Humboldt County District Court Judge Kyle Swanson ruled from the bench late last month and said in a written ruling this week that Ainsworth and Sawyer failed to show they lost their jobs for anything other than “legitimate business reasons.”

They “knew that there was a possibility that they would be laid off when they were hired,” Swanson said.

“There is no record of evidence in this case to demonstrate that plaintiffs were the victims of any atrocious or utterly intolerable conduct on the part of a Newmont representative,” he said.

Denver-based Newmont, the world’s largest gold mining company, is “pleased that the judge recognized there was no merit to the plaintiffs’ claims,” spokesman Doug Hock said.

Besides ignoring company policy, the judge said the two women failed to report environmental violations to any government agencies while they worked for Newmont. Ainsworth, who since has moved to Arizona, was hired in 1997, and Sawyer of Battle Mountain was hired in 1999.

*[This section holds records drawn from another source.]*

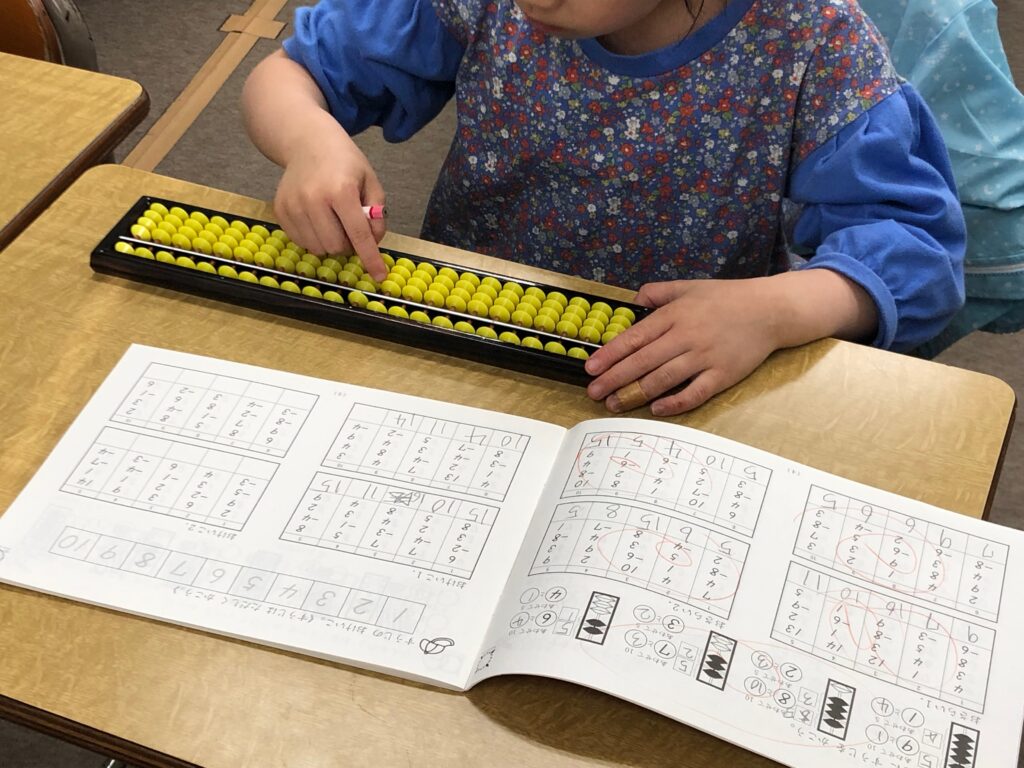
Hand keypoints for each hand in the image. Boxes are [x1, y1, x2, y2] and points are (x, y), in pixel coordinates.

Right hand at [273, 115, 388, 280]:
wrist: (307, 142)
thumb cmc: (344, 162)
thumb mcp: (370, 181)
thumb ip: (376, 214)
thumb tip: (372, 243)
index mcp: (341, 190)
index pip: (359, 234)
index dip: (371, 258)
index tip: (379, 276)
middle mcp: (314, 199)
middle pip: (336, 246)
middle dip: (348, 245)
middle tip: (350, 226)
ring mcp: (293, 205)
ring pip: (318, 248)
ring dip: (331, 243)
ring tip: (333, 220)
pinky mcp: (280, 210)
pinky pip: (301, 242)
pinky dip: (314, 238)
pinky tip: (317, 219)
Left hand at [585, 278, 783, 415]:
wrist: (770, 310)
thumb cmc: (726, 298)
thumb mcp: (688, 286)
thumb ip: (658, 292)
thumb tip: (633, 301)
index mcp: (675, 315)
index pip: (635, 338)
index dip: (610, 355)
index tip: (591, 368)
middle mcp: (686, 336)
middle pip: (643, 361)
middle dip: (614, 378)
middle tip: (594, 393)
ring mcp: (705, 357)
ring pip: (664, 378)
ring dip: (636, 393)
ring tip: (615, 403)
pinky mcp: (723, 375)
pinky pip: (695, 392)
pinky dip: (675, 402)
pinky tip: (655, 408)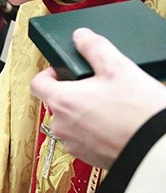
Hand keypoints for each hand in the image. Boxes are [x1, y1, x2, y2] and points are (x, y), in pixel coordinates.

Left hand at [31, 28, 165, 168]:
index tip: (65, 70)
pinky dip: (92, 129)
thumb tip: (81, 36)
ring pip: (69, 120)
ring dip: (82, 112)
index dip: (50, 72)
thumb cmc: (138, 111)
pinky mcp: (86, 156)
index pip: (37, 83)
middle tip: (96, 86)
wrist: (156, 147)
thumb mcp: (118, 67)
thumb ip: (93, 47)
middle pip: (55, 101)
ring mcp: (72, 143)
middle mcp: (61, 124)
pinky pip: (81, 137)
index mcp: (62, 101)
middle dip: (72, 91)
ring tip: (109, 106)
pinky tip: (113, 123)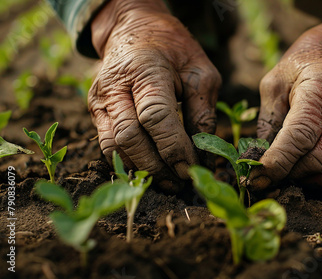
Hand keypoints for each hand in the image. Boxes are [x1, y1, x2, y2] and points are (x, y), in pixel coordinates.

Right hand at [88, 0, 220, 188]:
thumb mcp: (201, 72)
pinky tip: (150, 171)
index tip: (191, 170)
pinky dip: (129, 163)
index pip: (155, 117)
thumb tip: (204, 155)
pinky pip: (107, 145)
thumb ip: (202, 112)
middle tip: (180, 182)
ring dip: (141, 170)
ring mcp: (100, 99)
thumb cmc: (174, 50)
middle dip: (157, 166)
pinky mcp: (95, 111)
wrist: (135, 30)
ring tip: (168, 182)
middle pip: (129, 136)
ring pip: (113, 146)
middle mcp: (115, 86)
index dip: (174, 148)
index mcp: (145, 70)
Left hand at [249, 4, 321, 189]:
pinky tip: (307, 165)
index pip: (299, 139)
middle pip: (315, 163)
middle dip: (287, 175)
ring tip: (287, 169)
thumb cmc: (312, 59)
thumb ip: (268, 117)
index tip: (256, 177)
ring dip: (305, 180)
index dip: (276, 163)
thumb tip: (259, 155)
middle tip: (266, 175)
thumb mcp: (278, 77)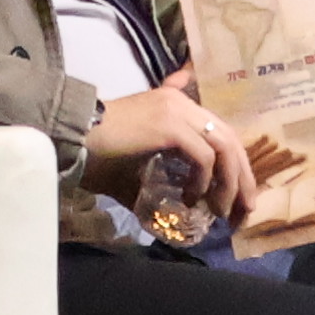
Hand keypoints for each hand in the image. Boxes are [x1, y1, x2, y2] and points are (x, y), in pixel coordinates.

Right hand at [80, 81, 254, 220]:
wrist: (70, 138)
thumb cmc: (97, 154)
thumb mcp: (134, 170)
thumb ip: (156, 181)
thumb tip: (171, 211)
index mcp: (178, 107)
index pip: (221, 135)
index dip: (236, 168)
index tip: (238, 199)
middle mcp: (183, 102)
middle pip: (230, 141)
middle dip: (242, 179)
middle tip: (244, 212)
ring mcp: (177, 111)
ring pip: (223, 147)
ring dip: (229, 183)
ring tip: (221, 212)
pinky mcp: (168, 125)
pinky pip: (202, 155)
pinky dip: (204, 179)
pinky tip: (193, 198)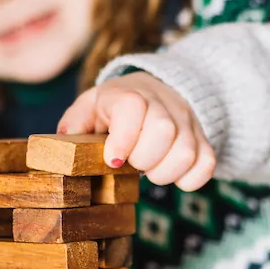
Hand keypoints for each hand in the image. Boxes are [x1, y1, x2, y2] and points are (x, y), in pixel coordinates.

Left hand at [57, 72, 215, 190]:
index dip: (123, 138)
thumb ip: (75, 122)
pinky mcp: (204, 139)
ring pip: (186, 152)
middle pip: (163, 131)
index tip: (113, 159)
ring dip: (164, 173)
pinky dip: (189, 179)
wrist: (160, 89)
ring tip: (150, 169)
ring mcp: (187, 121)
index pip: (133, 107)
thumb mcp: (91, 105)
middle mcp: (163, 103)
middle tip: (132, 163)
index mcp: (129, 93)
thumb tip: (63, 141)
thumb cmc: (117, 106)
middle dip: (143, 159)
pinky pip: (207, 164)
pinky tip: (172, 174)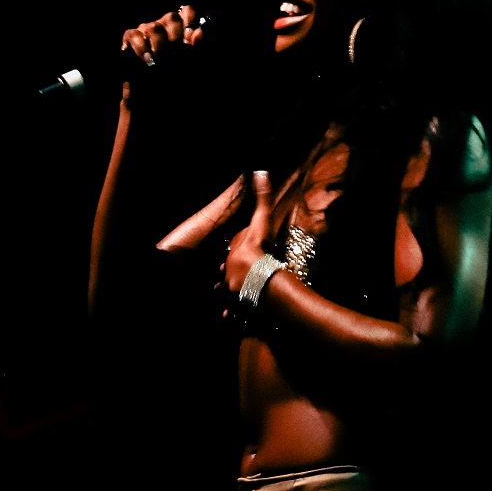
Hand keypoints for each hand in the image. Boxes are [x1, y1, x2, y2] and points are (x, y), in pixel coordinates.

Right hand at [119, 4, 207, 97]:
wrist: (151, 96)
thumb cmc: (173, 78)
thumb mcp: (190, 65)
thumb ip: (197, 49)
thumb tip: (199, 33)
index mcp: (181, 28)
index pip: (188, 12)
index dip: (191, 21)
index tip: (191, 38)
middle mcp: (164, 25)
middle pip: (172, 17)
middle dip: (177, 38)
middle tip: (177, 56)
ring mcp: (146, 29)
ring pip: (155, 28)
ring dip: (161, 47)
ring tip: (163, 62)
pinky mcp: (130, 37)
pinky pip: (135, 36)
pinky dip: (142, 49)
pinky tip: (148, 61)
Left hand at [219, 171, 273, 311]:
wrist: (254, 270)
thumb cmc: (258, 245)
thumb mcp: (261, 219)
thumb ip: (262, 197)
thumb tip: (260, 172)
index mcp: (234, 253)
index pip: (232, 252)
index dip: (233, 254)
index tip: (231, 257)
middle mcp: (231, 270)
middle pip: (229, 273)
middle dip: (229, 275)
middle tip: (231, 278)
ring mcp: (234, 286)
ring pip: (229, 292)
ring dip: (228, 296)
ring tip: (228, 303)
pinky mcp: (239, 302)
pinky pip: (235, 308)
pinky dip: (233, 313)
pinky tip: (230, 318)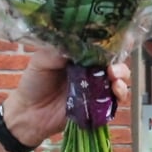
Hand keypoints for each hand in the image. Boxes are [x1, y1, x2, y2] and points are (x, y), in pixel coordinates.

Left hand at [3, 48, 132, 146]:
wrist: (29, 113)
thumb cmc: (34, 83)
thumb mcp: (41, 61)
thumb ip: (58, 52)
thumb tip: (78, 45)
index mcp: (79, 56)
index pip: (101, 45)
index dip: (113, 42)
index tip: (123, 38)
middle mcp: (91, 70)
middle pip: (115, 62)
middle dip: (119, 62)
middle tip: (112, 68)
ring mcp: (95, 88)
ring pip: (119, 80)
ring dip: (122, 77)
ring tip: (115, 79)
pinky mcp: (97, 106)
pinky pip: (115, 100)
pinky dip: (120, 95)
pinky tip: (116, 92)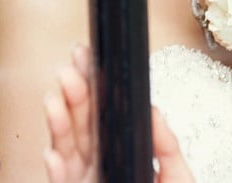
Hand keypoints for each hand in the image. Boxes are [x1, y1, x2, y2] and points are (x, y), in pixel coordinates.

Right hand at [43, 44, 194, 182]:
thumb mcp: (177, 176)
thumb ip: (166, 144)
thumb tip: (154, 110)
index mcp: (116, 153)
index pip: (99, 114)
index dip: (90, 87)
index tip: (85, 60)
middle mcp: (94, 166)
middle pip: (79, 126)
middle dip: (72, 96)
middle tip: (70, 70)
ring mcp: (83, 182)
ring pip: (65, 150)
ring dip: (59, 125)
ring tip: (56, 100)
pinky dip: (55, 172)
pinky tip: (54, 154)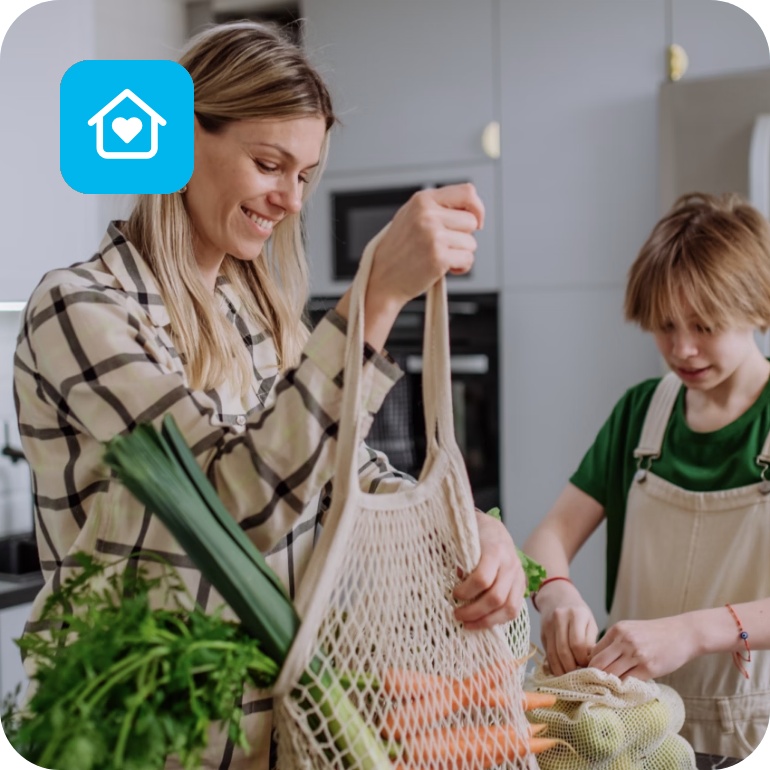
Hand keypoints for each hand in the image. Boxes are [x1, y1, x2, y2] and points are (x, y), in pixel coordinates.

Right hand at [367, 183, 484, 312]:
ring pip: (471, 243)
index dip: (477, 208)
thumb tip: (471, 206)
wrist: (382, 278)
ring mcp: (433, 236)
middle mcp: (427, 215)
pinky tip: (444, 268)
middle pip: (471, 221)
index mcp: (422, 200)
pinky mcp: (438, 257)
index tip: (476, 221)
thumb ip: (437, 207)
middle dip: (463, 236)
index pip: (467, 192)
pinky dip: (460, 267)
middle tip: (444, 245)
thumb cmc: (398, 251)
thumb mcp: (411, 216)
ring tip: (439, 257)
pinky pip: (467, 259)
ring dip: (461, 253)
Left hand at [453, 511, 524, 629]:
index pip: (482, 578)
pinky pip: (514, 609)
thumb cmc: (474, 534)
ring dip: (487, 621)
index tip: (454, 594)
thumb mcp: (460, 538)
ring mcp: (518, 576)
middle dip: (474, 611)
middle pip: (496, 597)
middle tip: (457, 615)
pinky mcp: (522, 585)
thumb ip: (451, 554)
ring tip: (468, 624)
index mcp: (494, 549)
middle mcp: (510, 563)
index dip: (466, 591)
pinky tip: (483, 621)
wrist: (495, 529)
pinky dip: (498, 620)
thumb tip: (437, 573)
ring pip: (508, 608)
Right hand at [537, 587, 598, 675]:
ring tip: (572, 678)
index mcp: (576, 614)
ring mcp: (548, 626)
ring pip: (553, 654)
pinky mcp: (542, 633)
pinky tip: (562, 672)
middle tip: (581, 677)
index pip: (578, 644)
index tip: (590, 667)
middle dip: (572, 668)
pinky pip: (547, 653)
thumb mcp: (589, 622)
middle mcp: (560, 618)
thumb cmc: (579, 613)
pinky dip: (554, 666)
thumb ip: (590, 641)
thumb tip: (590, 664)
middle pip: (564, 651)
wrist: (557, 597)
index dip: (583, 660)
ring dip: (562, 670)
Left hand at [588, 616, 696, 680]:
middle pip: (598, 664)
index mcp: (617, 630)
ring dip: (609, 684)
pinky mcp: (649, 668)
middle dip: (594, 676)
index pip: (594, 651)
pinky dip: (624, 687)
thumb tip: (597, 660)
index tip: (592, 673)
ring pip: (611, 674)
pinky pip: (628, 682)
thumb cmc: (654, 634)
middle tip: (596, 685)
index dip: (591, 664)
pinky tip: (624, 689)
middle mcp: (624, 641)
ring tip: (609, 689)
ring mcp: (636, 655)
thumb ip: (615, 642)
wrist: (682, 633)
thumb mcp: (630, 630)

After their dismissal in April 2002, the women took their concerns to state environmental regulators, who launched an investigation into their claims but took no action against Newmont.

The women complained about arsenic releases from a cooling pond, lack of sediment controls as required by federal law, the chemical makeup of a pit lake, problems with air pollution monitoring and failure to clean up acidic drainage from tailings around the mine, which is near Winnemucca, about 165 miles northeast of Reno.

The Nevada Division of Environmental Protection said Newmont officials interfered with the state probe by refusing to make employees available for questioning.

Investigators were unable to substantiate the bulk of the complaints but warned that the integrity of the findings might have been undermined by Newmont.

“The investigation was delayed by two months and …

consequently lost the element of surprise, which is often times critical in an investigation,” an April 2003 state investigative report said.

The whistleblower lawsuit filed in Nevada’s Sixth Judicial District in June 2003 accused Newmont of forcing the women “to engage in, acquiesce to and not report illegal conduct and to violate codes of conduct and ethical standards of their profession as well as defendant’s own publicly stated environmental policy.” The suit seeking unspecified damages said Newmont told the women their positions were being eliminated as part of a reorganization, but that additional workers were hired soon after.

Egghart said the judge appeared to cite part of Newmont’s internal policy that asks employees with complaints to contact a company hot line. But Newmont rules also allow for complaints to be taken to supervisors, he said.

“There are numerous instances of them complaining internally about the lack of compliance and violations,” he said. “It’s an outright misstatement of facts.” In one case, a state regulator visited the mine to investigate an “informal complaint” that one of the women made while employed there, Egghart said.

“The violation was serious enough that the regulator … threatened to shut down construction. The judge found that was not enough” to constitute a formal complaint, Egghart said. “I don’t agree with his decision.”